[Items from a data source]

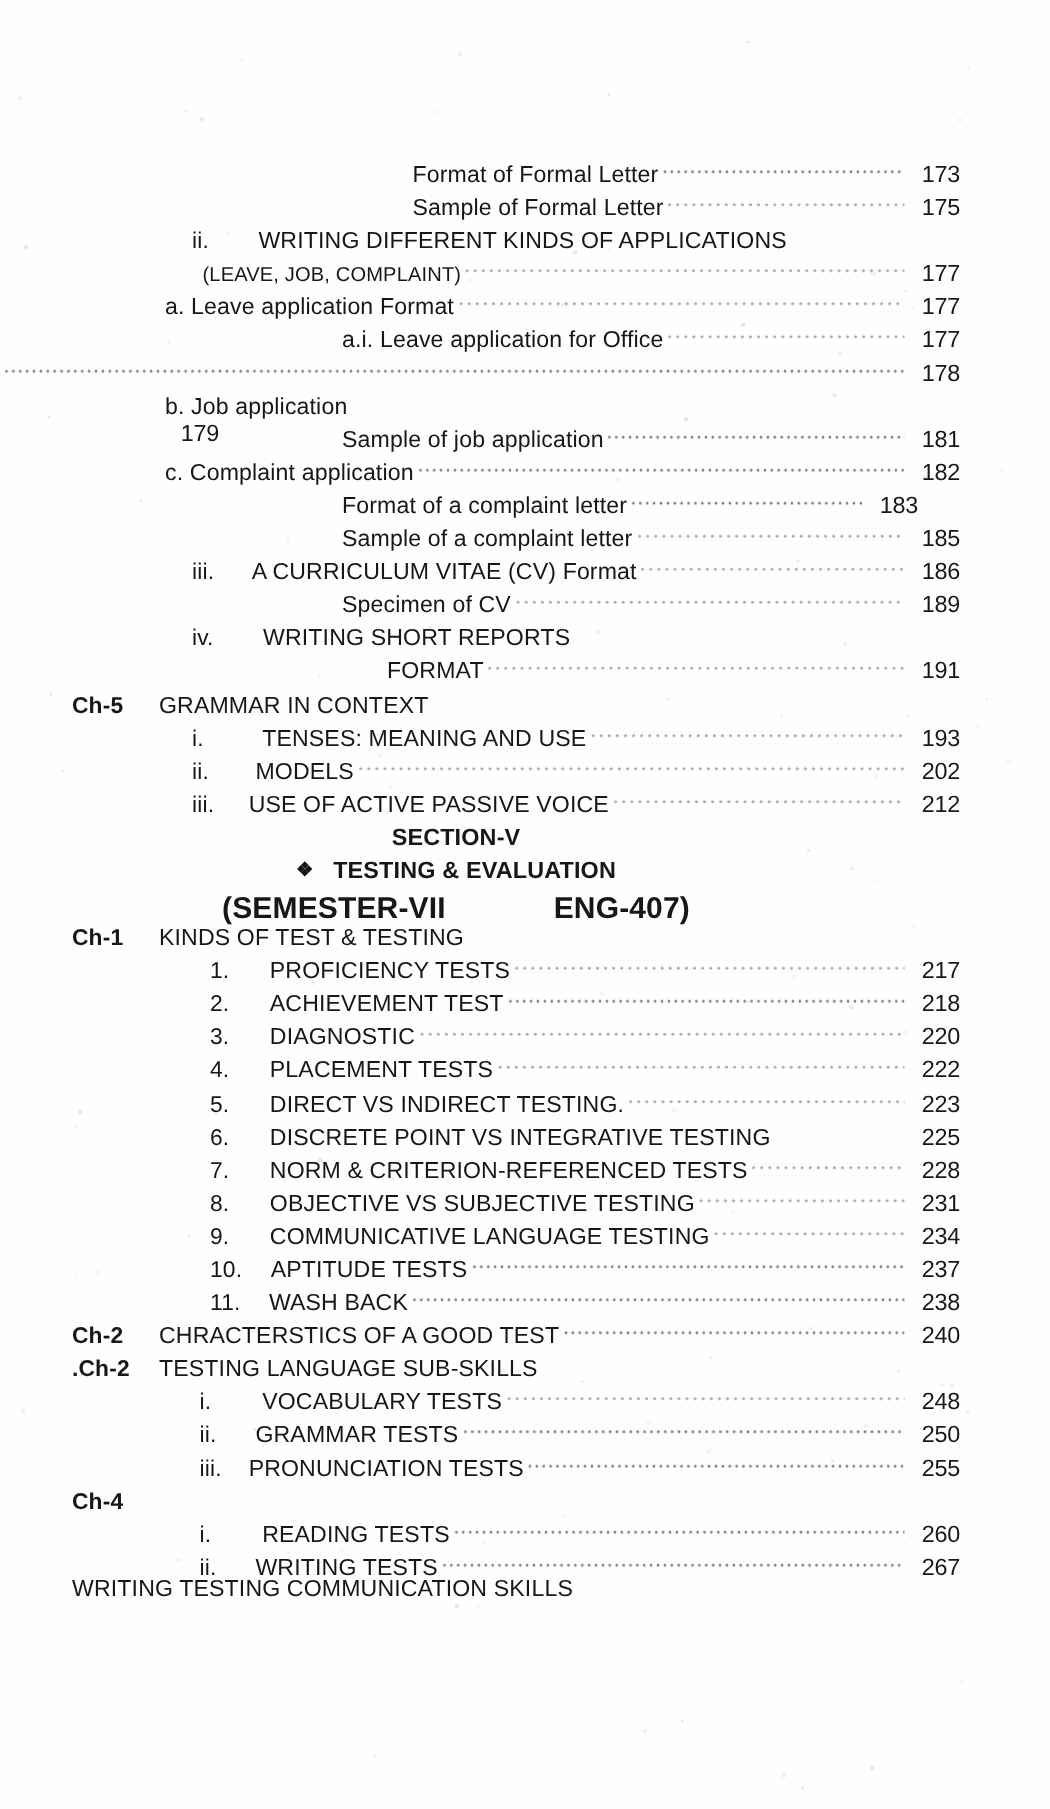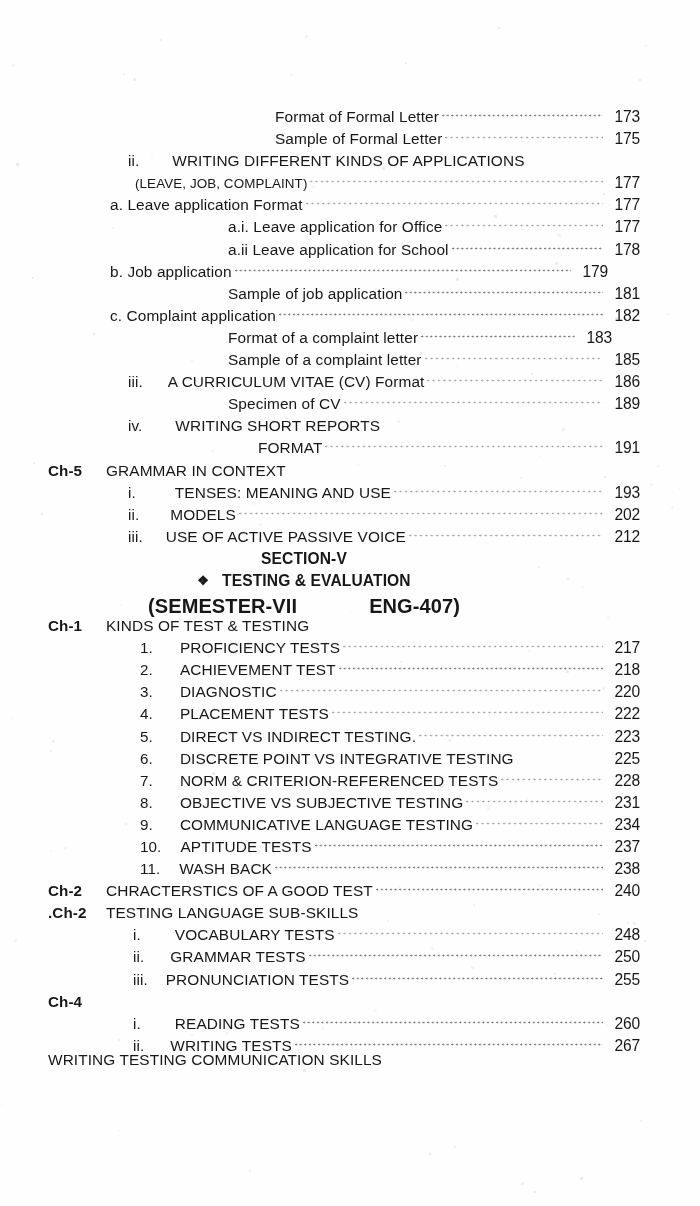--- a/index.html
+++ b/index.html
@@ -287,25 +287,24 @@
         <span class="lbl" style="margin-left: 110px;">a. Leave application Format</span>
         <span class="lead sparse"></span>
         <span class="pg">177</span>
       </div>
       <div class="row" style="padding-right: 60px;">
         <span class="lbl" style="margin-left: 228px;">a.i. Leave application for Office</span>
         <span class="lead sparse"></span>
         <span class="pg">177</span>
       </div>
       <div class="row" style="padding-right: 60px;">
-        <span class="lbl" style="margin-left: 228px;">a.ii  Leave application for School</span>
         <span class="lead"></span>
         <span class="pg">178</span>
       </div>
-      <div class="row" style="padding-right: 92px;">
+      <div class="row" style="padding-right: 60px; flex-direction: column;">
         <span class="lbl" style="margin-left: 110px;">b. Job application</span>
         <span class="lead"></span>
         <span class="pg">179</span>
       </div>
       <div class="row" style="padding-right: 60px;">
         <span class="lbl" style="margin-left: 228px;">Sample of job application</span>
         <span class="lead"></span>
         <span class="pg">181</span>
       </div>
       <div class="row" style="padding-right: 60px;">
...
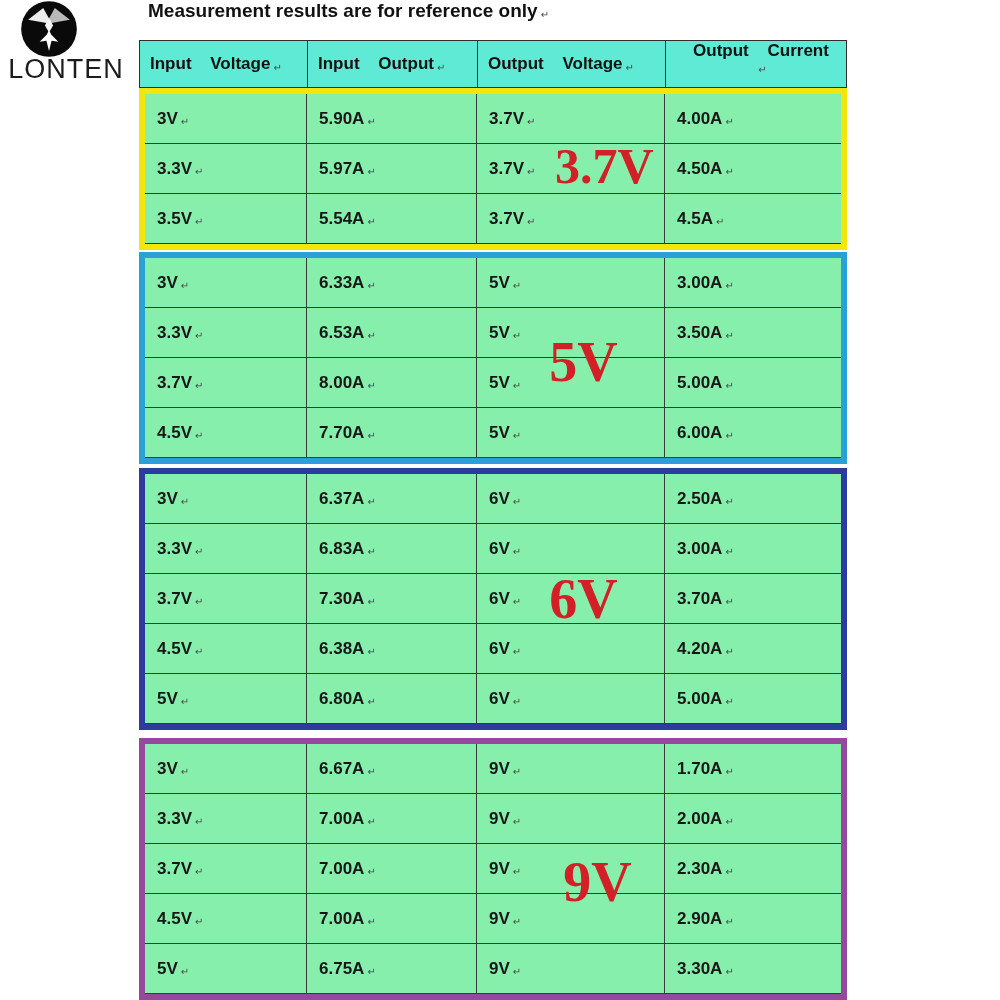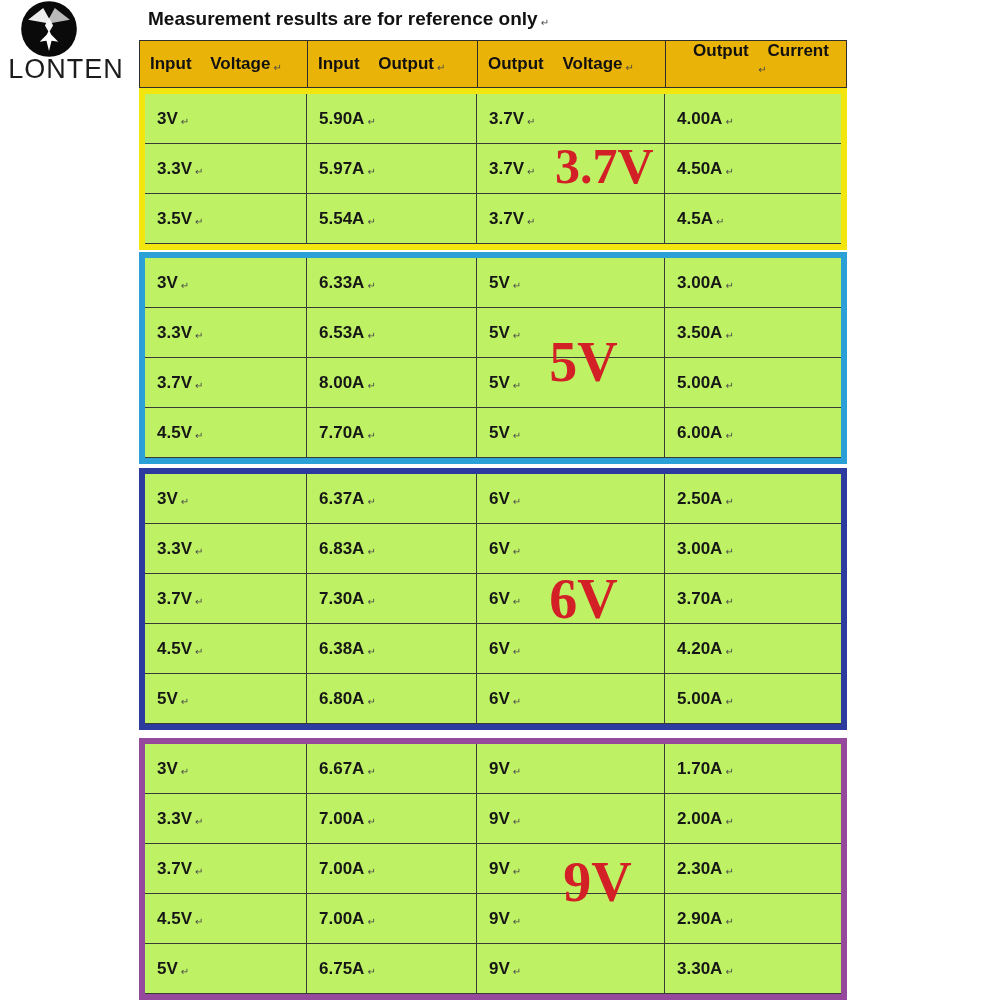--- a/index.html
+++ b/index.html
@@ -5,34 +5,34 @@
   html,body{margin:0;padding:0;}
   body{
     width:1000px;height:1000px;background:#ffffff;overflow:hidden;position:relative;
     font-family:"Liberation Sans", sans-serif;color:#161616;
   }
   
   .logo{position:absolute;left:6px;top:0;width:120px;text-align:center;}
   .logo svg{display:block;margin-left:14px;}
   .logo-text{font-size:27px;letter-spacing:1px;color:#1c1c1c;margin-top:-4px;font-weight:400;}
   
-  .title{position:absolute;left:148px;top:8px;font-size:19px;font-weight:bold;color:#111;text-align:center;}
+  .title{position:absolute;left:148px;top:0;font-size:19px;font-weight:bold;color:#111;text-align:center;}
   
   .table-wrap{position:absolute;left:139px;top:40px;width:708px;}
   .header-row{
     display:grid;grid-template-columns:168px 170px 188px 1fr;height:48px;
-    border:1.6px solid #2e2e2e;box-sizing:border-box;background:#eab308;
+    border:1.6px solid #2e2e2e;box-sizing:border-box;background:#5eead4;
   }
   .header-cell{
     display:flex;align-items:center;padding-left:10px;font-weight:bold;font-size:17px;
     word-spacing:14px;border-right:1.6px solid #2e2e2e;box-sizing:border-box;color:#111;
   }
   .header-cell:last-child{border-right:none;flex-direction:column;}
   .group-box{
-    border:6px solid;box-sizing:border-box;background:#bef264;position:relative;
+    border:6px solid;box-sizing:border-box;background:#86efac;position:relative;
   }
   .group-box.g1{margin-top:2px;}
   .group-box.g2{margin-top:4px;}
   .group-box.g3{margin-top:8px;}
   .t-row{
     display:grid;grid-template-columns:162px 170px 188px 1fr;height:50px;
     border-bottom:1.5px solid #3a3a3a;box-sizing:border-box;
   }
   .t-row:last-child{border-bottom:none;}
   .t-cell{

• What is needed: Select every line of the records holding the string "height".

• Solution to this exercise:
     width:1000px;height:1000px;background:#ffffff;overflow:hidden;position:relative;
     display:grid;grid-template-columns:168px 170px 188px 1fr;height:48px;
     display:grid;grid-template-columns:162px 170px 188px 1fr;height:50px;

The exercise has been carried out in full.